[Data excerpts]
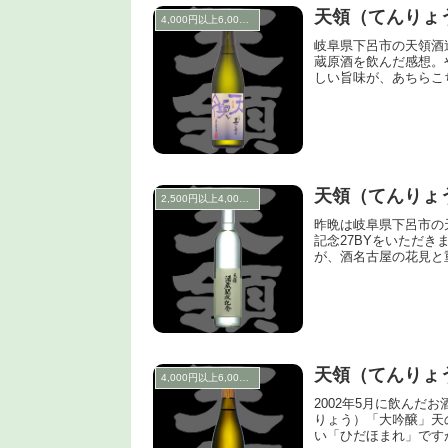
天領（てんりょ
4,000円以上6,000円未満
岐阜県下呂市の天領酒
蔵原酒を飲んだ感想。
しい旨味が、あちらこ
天領（てんりょ
2,500円以上4,000円未満
昨晩は岐阜県下呂市の
記念27BYをいただ
が、酒名古屋の花見と
天領（てんりょ
4,000円以上6,000円未満
2002年5月に飲ん
りょう）「大吟醸」天
い「ひだほまれ」ですが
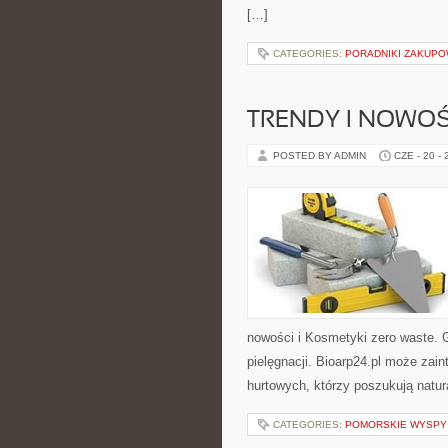
[…]
CATEGORIES:
PORADNIKI ZAKUP
TRENDY I NOWOŚ
POSTED BY ADMIN
CZE - 20 -
nowości i Kosmetyki zero waste. 
pielęgnacji. Bioarp24.pl może zai
hurtowych, którzy poszukują natur
CATEGORIES:
POMORSKIE WYSPY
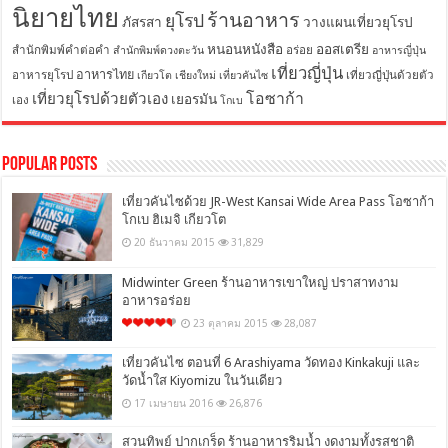
นิยายไทย
ร้านอาหาร
ยุโรป
ภัสรสา
วางแผนเที่ยวยุโรป
หนอนหนังสือ
ออสเตรีย
สำนักพิมพ์คำต่อคำ
อร่อย
สำนักพิมพ์ดวงตะวัน
อาหารญี่ปุ่น
เที่ยวญี่ปุ่น
อาหารไทย
อาหารยุโรป
เที่ยวญี่ปุ่นด้วยตัว
เกียวโต
เชียงใหม่
เที่ยวคันไซ
โอซาก้า
เที่ยวยุโรปด้วยตัวเอง
เยอรมัน
เอง
โกเบ
Popular Posts
เที่ยวคันไซด้วย JR-West Kansai Wide Area Pass โอซาก้า
โกเบ ฮิเมจิ เกียวโต
20 ธันวาคม 2015
31,829
Midwinter Green ร้านอาหารเขาใหญ่ ปราสาทงาม
อาหารอร่อย
23 ตุลาคม 2015
28,087
เที่ยวคันไซ ตอนที่ 6 Arashiyama วัดทอง Kinkakuji และ
วัดน้ำใส Kiyomizu ในวันเดียว
17 เมษายน 2016
26,876
สวนทิพย์ ปากเกร็ด ร้านอาหารริมน้ำ งดงามทั้งรสชาติ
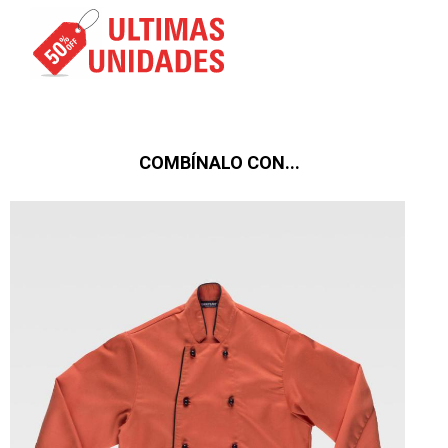
COMBÍNALO CON...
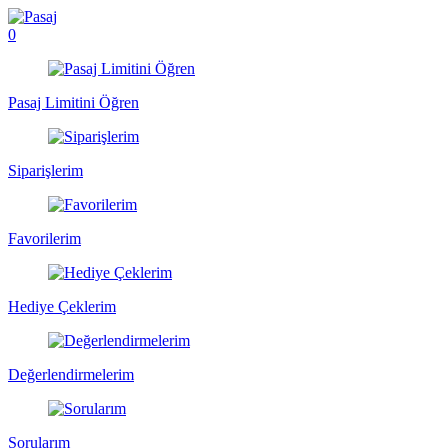
0
Pasaj Limitini Öğren
Siparişlerim
Favorilerim
Hediye Çeklerim
Değerlendirmelerim
Sorularım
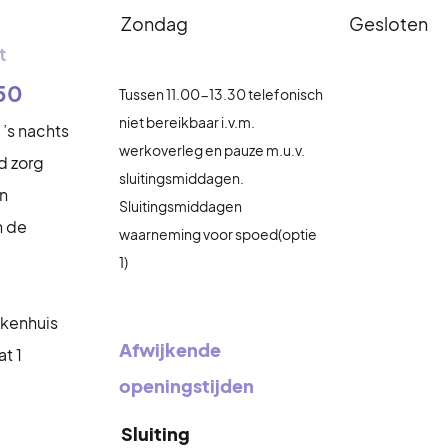
Zondag
Gesloten
t
50
Tussen 11.00-13.30 telefonisch
niet bereikbaar i.v.m.
 ’s nachts
werkoverleg en pauze m.u.v.
d zorg
sluitingsmiddagen.
an
Sluitingsmiddagen
n de
waarneming voor spoed(optie
1)
ekenhuis
Afwijkende
t 1
openingstijden
Sluiting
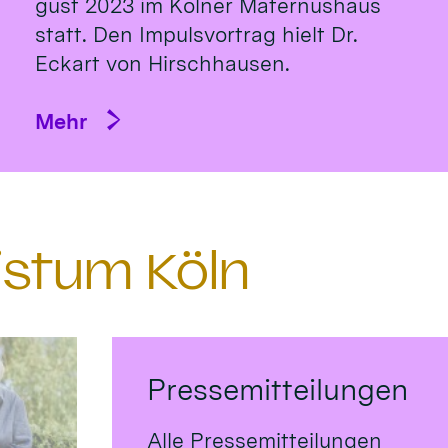
gust 2023 im Köl­ner Ma­ternus­haus
statt. Den Impulsvortrag hielt Dr.
Eckart von Hirsch­hausen.
Mehr
istum Köln
Pressemitteilungen
Alle Pressemitteilungen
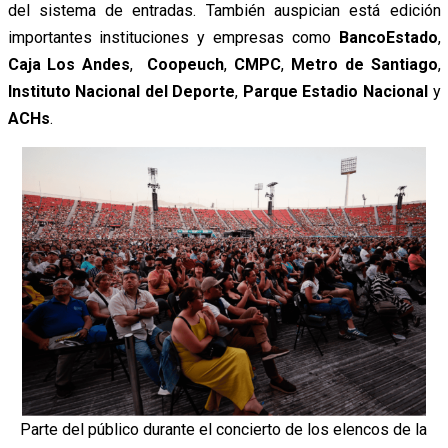
del sistema de entradas. También auspician está edición
importantes instituciones y empresas como
BancoEstado
,
Caja Los Andes
,
Coopeuch
,
CMPC
,
Metro de Santiago
,
Instituto Nacional del Deporte
,
Parque Estadio Nacional
y
ACHs
.
Parte del público durante el concierto de los elencos de la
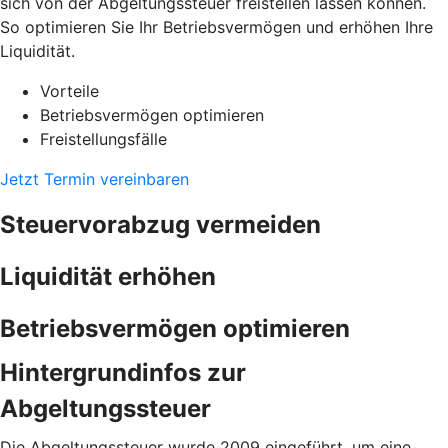
sich von der Abgeltungssteuer freistellen lassen können.
So optimieren Sie Ihr Betriebsvermögen und erhöhen Ihre
Liquidität.
Vorteile
Betriebsvermögen optimieren
Freistellungsfälle
Jetzt Termin vereinbaren
Steuervorabzug vermeiden
Liquidität erhöhen
Betriebsvermögen optimieren
Hintergrundinfos zur
Abgeltungssteuer
Die Abgeltungssteuer wurde 2009 eingeführt, um eine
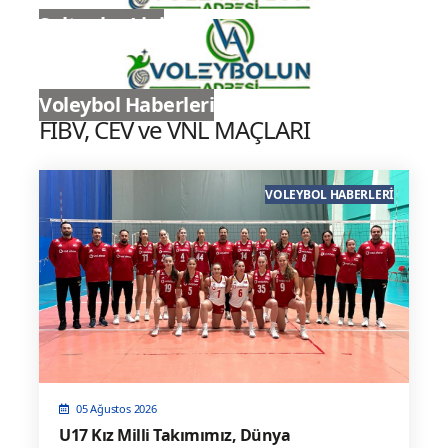
Sultanlar Ligi
Voleybol Haberleri
FIBV, CEV ve VNL MAÇLARI
VOLEYBOL HABERLERI
05 Ağustos 2026
U17 Kız Milli Takımımız, Dünya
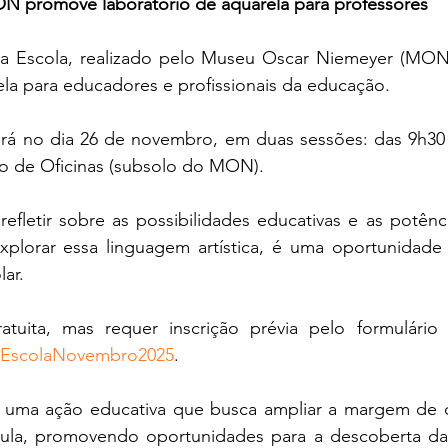
N promove laboratório de aquarela para professores
Escola, realizado pelo Museu Oscar Niemeyer (MON
ela para educadores e profissionais da educação.
erá no dia 26 de novembro, em duas sessões: das 9h30 
ço de Oficinas (subsolo do MON).
fletir sobre as possibilidades educativas e as potência
plorar essa linguagem artística, é uma oportunidade d
ar.
naEscolaNovembro2025
.
uma ação educativa que busca ampliar a margem de di
ula, promovendo oportunidades para a descoberta da 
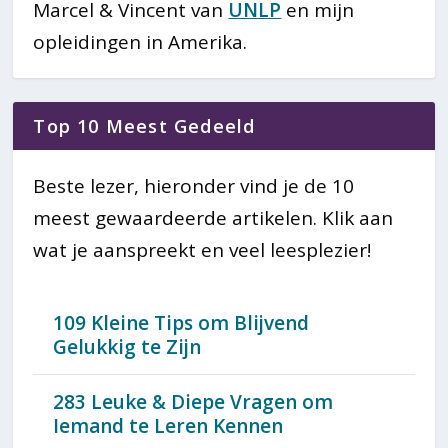
Marcel & Vincent van
UNLP
en mijn
opleidingen in Amerika.
Top 10 Meest Gedeeld
Beste lezer, hieronder vind je de 10
meest gewaardeerde artikelen. Klik aan
wat je aanspreekt en veel leesplezier!
109 Kleine Tips om Blijvend
Gelukkig te Zijn
283 Leuke & Diepe Vragen om
Iemand te Leren Kennen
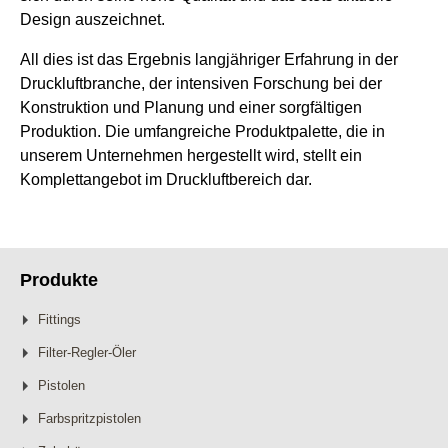
Design auszeichnet.
All dies ist das Ergebnis langjähriger Erfahrung in der
Druckluftbranche, der intensiven Forschung bei der
Konstruktion und Planung und einer sorgfältigen
Produktion. Die umfangreiche Produktpalette, die in
unserem Unternehmen hergestellt wird, stellt ein
Komplettangebot im Druckluftbereich dar.
Produkte
Fittings
Filter-Regler-Öler
Pistolen
Farbspritzpistolen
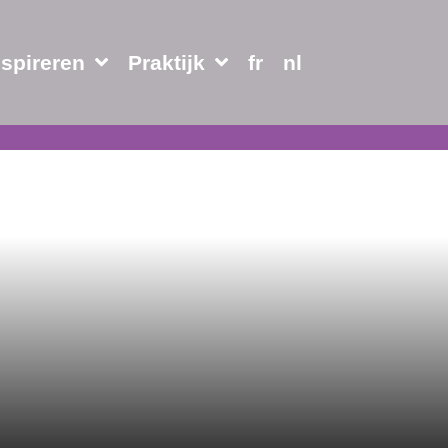
nspireren
Praktijk
fr
nl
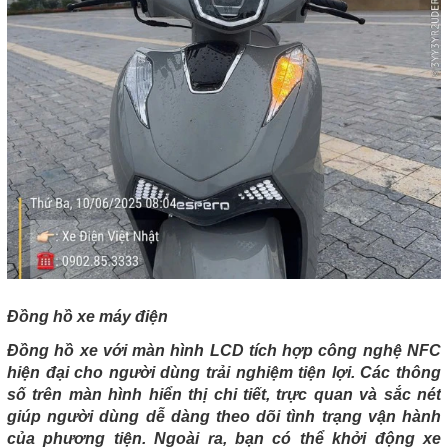
Đồng hồ xe máy điện
Đồng hồ xe với màn hình LCD tích hợp công nghệ NFC
hiện đại cho người dùng trải nghiệm tiện lợi. Các thông
số trên màn hình hiển thị chi tiết, trực quan và sắc nét
giúp người dùng dễ dàng theo dõi tình trạng vận hành
của phương tiện. Ngoài ra, bạn có thể khởi động xe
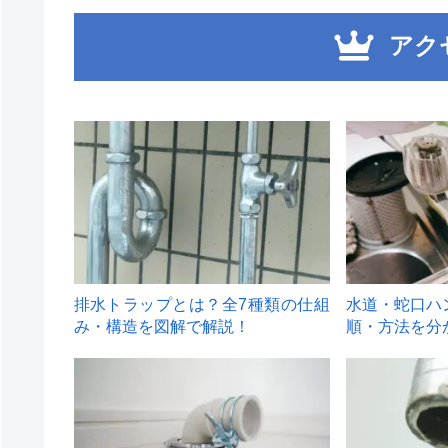
アク
1
2
排水トラップとは？全7種類の仕組
水道・蛇口ハ
み・構造を図解で解説！
順・方法を分
4
5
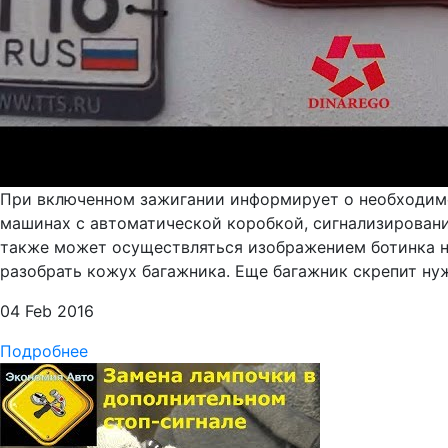
При включенном зажигании информирует о необходимо
машинах с автоматической коробкой, сигнализировани
также может осуществляться изображением ботинка на
разобрать кожух багажника. Еще багажник скрепит нужн
04 Feb 2016
Подробнее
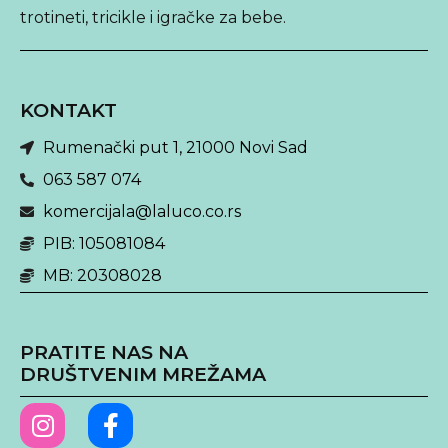
trotineti, tricikle i igračke za bebe.
KONTAKT
Rumenački put 1, 21000 Novi Sad
063 587 074
komercijala@laluco.co.rs
PIB: 105081084
MB: 20308028
PRATITE NAS NA
DRUŠTVENIM MREŽAMA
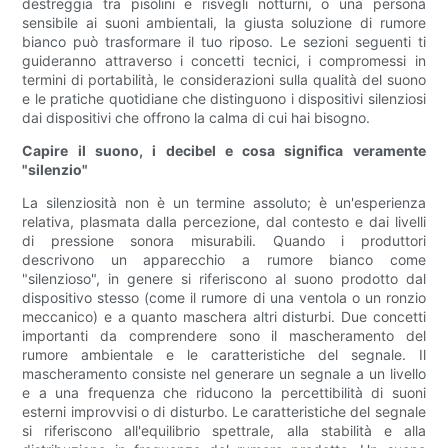
destreggia tra pisolini e risvegli notturni, o una persona
sensibile ai suoni ambientali, la giusta soluzione di rumore
bianco può trasformare il tuo riposo. Le sezioni seguenti ti
guideranno attraverso i concetti tecnici, i compromessi in
termini di portabilità, le considerazioni sulla qualità del suono
e le pratiche quotidiane che distinguono i dispositivi silenziosi
dai dispositivi che offrono la calma di cui hai bisogno.
Capire il suono, i decibel e cosa significa veramente
"silenzio"
La silenziosità non è un termine assoluto; è un'esperienza
relativa, plasmata dalla percezione, dal contesto e dai livelli
di pressione sonora misurabili. Quando i produttori
descrivono un apparecchio a rumore bianco come
"silenzioso", in genere si riferiscono al suono prodotto dal
dispositivo stesso (come il rumore di una ventola o un ronzio
meccanico) e a quanto maschera altri disturbi. Due concetti
importanti da comprendere sono il mascheramento del
rumore ambientale e le caratteristiche del segnale. Il
mascheramento consiste nel generare un segnale a un livello
e a una frequenza che riducono la percettibilità di suoni
esterni improvvisi o di disturbo. Le caratteristiche del segnale
si riferiscono all'equilibrio spettrale, alla stabilità e alla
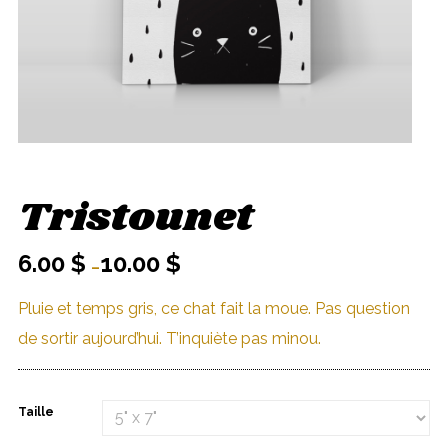
Tristounet
6.00
$
10.00
$
–
Pluie et temps gris, ce chat fait la moue. Pas question
de sortir aujourd’hui. T’inquiète pas minou.
Taille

- WHAT IS EXPECTED -
Verbatim copy without images: write the records above out in full.

- RESULT FOR THIS EXERCISE -
天領（てんりょ
4,000円以上6,000円未満
岐阜県下呂市の天領酒
蔵原酒を飲んだ感想。
しい旨味が、あちらこ
天領（てんりょ
2,500円以上4,000円未満
昨晩は岐阜県下呂市の
記念27BYをいただ
が、酒名古屋の花見と
天領（てんりょ
4,000円以上6,000円未満
2002年5月に飲ん
りょう）「大吟醸」天
い「ひだほまれ」ですが
[…]
CATEGORIES:
PORADNIKI ZAKUP
TRENDY I NOWOŚ
POSTED BY ADMIN
CZE - 20 -
nowości i Kosmetyki zero waste. 
pielęgnacji. Bioarp24.pl może zai
hurtowych, którzy poszukują natur
CATEGORIES:
POMORSKIE WYSPY
นิยายไทย
ร้านอาหาร
ยุโรป
ภัสรสา
วางแผนเที่ยวยุโรป
หนอนหนังสือ
ออสเตรีย
สำนักพิมพ์คำต่อคำ
อร่อย
สำนักพิมพ์ดวงตะวัน
อาหารญี่ปุ่น
เที่ยวญี่ปุ่น
อาหารไทย
อาหารยุโรป
เที่ยวญี่ปุ่นด้วยตัว
เกียวโต
เชียงใหม่
เที่ยวคันไซ
โอซาก้า
เที่ยวยุโรปด้วยตัวเอง
เยอรมัน
เอง
โกเบ
Popular Posts
เที่ยวคันไซด้วย JR-West Kansai Wide Area Pass โอซาก้า
โกเบ ฮิเมจิ เกียวโต
20 ธันวาคม 2015
31,829
Midwinter Green ร้านอาหารเขาใหญ่ ปราสาทงาม
อาหารอร่อย
23 ตุลาคม 2015
28,087
เที่ยวคันไซ ตอนที่ 6 Arashiyama วัดทอง Kinkakuji และ
วัดน้ำใส Kiyomizu ในวันเดียว
17 เมษายน 2016
26,876
สวนทิพย์ ปากเกร็ด ร้านอาหารริมน้ำ งดงามทั้งรสชาติ
COMBÍNALO CON...
0
Pasaj Limitini Öğren
Siparişlerim
Favorilerim
Hediye Çeklerim
Değerlendirmelerim
Sorularım
Zondag
Gesloten
t
50
Tussen 11.00-13.30 telefonisch
niet bereikbaar i.v.m.
 ’s nachts
werkoverleg en pauze m.u.v.
d zorg
sluitingsmiddagen.
an
Sluitingsmiddagen
n de
waarneming voor spoed(optie
1)
ekenhuis
Afwijkende
t 1
openingstijden
Sluiting
gust 2023 im Köl­ner Ma­ternus­haus
statt. Den Impulsvortrag hielt Dr.
Eckart von Hirsch­hausen.
Mehr
istum Köln
Pressemitteilungen
Alle Pressemitteilungen
del sistema de entradas. También auspician está edición
importantes instituciones y empresas como
BancoEstado
,
Caja Los Andes
,
Coopeuch
,
CMPC
,
Metro de Santiago
,
Instituto Nacional del Deporte
,
Parque Estadio Nacional
y
ACHs
.
Parte del público durante el concierto de los elencos de la
sich von der Abgeltungssteuer freistellen lassen können.
So optimieren Sie Ihr Betriebsvermögen und erhöhen Ihre
Liquidität.
Vorteile
Betriebsvermögen optimieren
Freistellungsfälle
Jetzt Termin vereinbaren
Steuervorabzug vermeiden
Liquidität erhöhen
Betriebsvermögen optimieren
Hintergrundinfos zur
Abgeltungssteuer
Die Abgeltungssteuer wurde 2009 eingeführt, um eine
Sultanlar Ligi
Voleybol Haberleri
FIBV, CEV ve VNL MAÇLARI
VOLEYBOL HABERLERI
05 Ağustos 2026
U17 Kız Milli Takımımız, Dünya
N promove laboratório de aquarela para professores
Escola, realizado pelo Museu Oscar Niemeyer (MON
ela para educadores e profissionais da educação.
erá no dia 26 de novembro, em duas sessões: das 9h30 
ço de Oficinas (subsolo do MON).
fletir sobre as possibilidades educativas e as potência
plorar essa linguagem artística, é uma oportunidade d
ar.
naEscolaNovembro2025
.
uma ação educativa que busca ampliar a margem de di
ula, promovendo oportunidades para a descoberta da 
Marcel & Vincent van
UNLP
en mijn
opleidingen in Amerika.
Top 10 Meest Gedeeld
Beste lezer, hieronder vind je de 10
meest gewaardeerde artikelen. Klik aan
wat je aanspreekt en veel leesplezier!
109 Kleine Tips om Blijvend
Gelukkig te Zijn
283 Leuke & Diepe Vragen om
Iemand te Leren Kennen
Design auszeichnet.
All dies ist das Ergebnis langjähriger Erfahrung in der
Druckluftbranche, der intensiven Forschung bei der
Konstruktion und Planung und einer sorgfältigen
Produktion. Die umfangreiche Produktpalette, die in
unserem Unternehmen hergestellt wird, stellt ein
Komplettangebot im Druckluftbereich dar.
Produkte
Fittings
Filter-Regler-Öler
Pistolen
Farbspritzpistolen
nspireren
Praktijk
fr
nl
Đồng hồ xe máy điện
Đồng hồ xe với màn hình LCD tích hợp công nghệ NFC
hiện đại cho người dùng trải nghiệm tiện lợi. Các thông
số trên màn hình hiển thị chi tiết, trực quan và sắc nét
giúp người dùng dễ dàng theo dõi tình trạng vận hành
của phương tiện. Ngoài ra, bạn có thể khởi động xe
アク
1
2
排水トラップとは？全7種類の仕組
水道・蛇口ハ
み・構造を図解で解説！
順・方法を分
4
5
При включенном зажигании информирует о необходимо
машинах с автоматической коробкой, сигнализировани
также может осуществляться изображением ботинка на
разобрать кожух багажника. Еще багажник скрепит нужн
04 Feb 2016
Подробнее
trotineti, tricikle i igračke za bebe.
KONTAKT
Rumenački put 1, 21000 Novi Sad
063 587 074
komercijala@laluco.co.rs
PIB: 105081084
MB: 20308028
PRATITE NAS NA
DRUŠTVENIM MREŽAMA
destreggia tra pisolini e risvegli notturni, o una persona
sensibile ai suoni ambientali, la giusta soluzione di rumore
bianco può trasformare il tuo riposo. Le sezioni seguenti ti
guideranno attraverso i concetti tecnici, i compromessi in
termini di portabilità, le considerazioni sulla qualità del suono
e le pratiche quotidiane che distinguono i dispositivi silenziosi
dai dispositivi che offrono la calma di cui hai bisogno.
Capire il suono, i decibel e cosa significa veramente
"silenzio"
La silenziosità non è un termine assoluto; è un'esperienza
relativa, plasmata dalla percezione, dal contesto e dai livelli
di pressione sonora misurabili. Quando i produttori
descrivono un apparecchio a rumore bianco come
"silenzioso", in genere si riferiscono al suono prodotto dal
dispositivo stesso (come il rumore di una ventola o un ronzio
meccanico) e a quanto maschera altri disturbi. Due concetti
importanti da comprendere sono il mascheramento del
rumore ambientale e le caratteristiche del segnale. Il
mascheramento consiste nel generare un segnale a un livello
e a una frequenza che riducono la percettibilità di suoni
esterni improvvisi o di disturbo. Le caratteristiche del segnale
si riferiscono all'equilibrio spettrale, alla stabilità e alla
Tristounet
6.00
$
10.00
$
–
Pluie et temps gris, ce chat fait la moue. Pas question
de sortir aujourd’hui. T’inquiète pas minou.
Taille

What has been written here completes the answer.